Entscheidung zu Nord Stream 2: Kleine Atempause
Den Parteien der geplanten Ampelkoalition kommt die Verzögerung der Gastransporte durch Nord Stream 2 recht. Wenigstens an dieser Front ist Ruhe.
D ie Entscheidung der Bundesnetzagentur zu Nord Stream 2 ist eine Formalie, doch das bedeutet nicht, dass sie keine politische Tragweite hat. Moskau wird die Verzögerung, die sich bis in den Frühsommer 2022 hinziehen könnte, auf jeden Fall als Affront verstehen. Erst jüngst verlangte die russische Seite, Nord Stream 2 müsse bis Anfang Januar im Betrieb sein. Alles andere sei inakzeptabel. Diese Äußerung als Bedrohung zu deuten, ist sicher nicht abwegig.
Grünen-Chefin Annalena Baerbock hat ja recht mit ihrer Forderung, dass Europa sich nicht erpressbar machen darf. Doch der Umgang mit Nord Stream 2 und Wladimir Putin ist bei den Ampelparteien eine höchst umstrittene Frage. Die Sozialdemokrat*innen würden jeden Konfrontationskurs mit Russland, der über das jetzige Sanktionsregime hinausgeht, gewissermaßen als Verrat an ihrer Lichtgestalt Willy Brandt empfinden, dem Erfinder der Entspannungspolitik.
Die Grünen dagegen sind strikt gegen Nord Stream 2 und sehen Putins Russland als das, was es ist: eine Diktatur mit imperialistischem Gebaren. Die Null-Toleranz-Politik der Grünen indes ist in ihrer Haltung amerikafreundlicher als alles, was es bisher links der Mitte gegeben hat. Die Grünen sind die neuen Amerikaversteher. FDP-Chef Christian Lindner postet auf Twitter ständig, wie lange der Kreml-Kritiker Alexei Nawalny schon in Haft ist (aktuell 304 Tage).

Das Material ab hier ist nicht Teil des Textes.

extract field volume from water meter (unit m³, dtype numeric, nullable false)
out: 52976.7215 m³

Aus diesem Blickwinkel lehnen die Liberalen derzeitig eine Inbetriebnahme der Gaspipeline ab. Gleichzeitig aber sorgen die sprunghaft ansteigenden Gaspreise dafür, dass es Europa sehr teuer zu stehen kommen könnte, wenn man jetzt gegenüber Putin eine dicke Lippe riskiert. Der Winter hat noch nicht einmal angefangen. In dieser Gemengelage eine gemeinsame Linie zu finden, ist für die Ampelparteien ein schwieriges Unterfangen. Es braucht Zeit.

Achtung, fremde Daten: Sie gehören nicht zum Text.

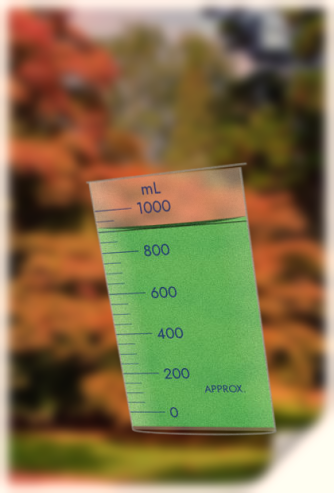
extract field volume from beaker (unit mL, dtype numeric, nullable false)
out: 900 mL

Die Verzögerung durch die Entscheidung der Bundesnetzagentur ist deshalb ein Glücksfall für die Ampel. Die vor sich hinstolpernden Rot-Gelb-Grünen haben schon genug ungelöste Krisen auf dem Tisch. Eines lässt sich auf jeden Fall schon sagen: Diesem Anfang wohnt kein Zauber inne.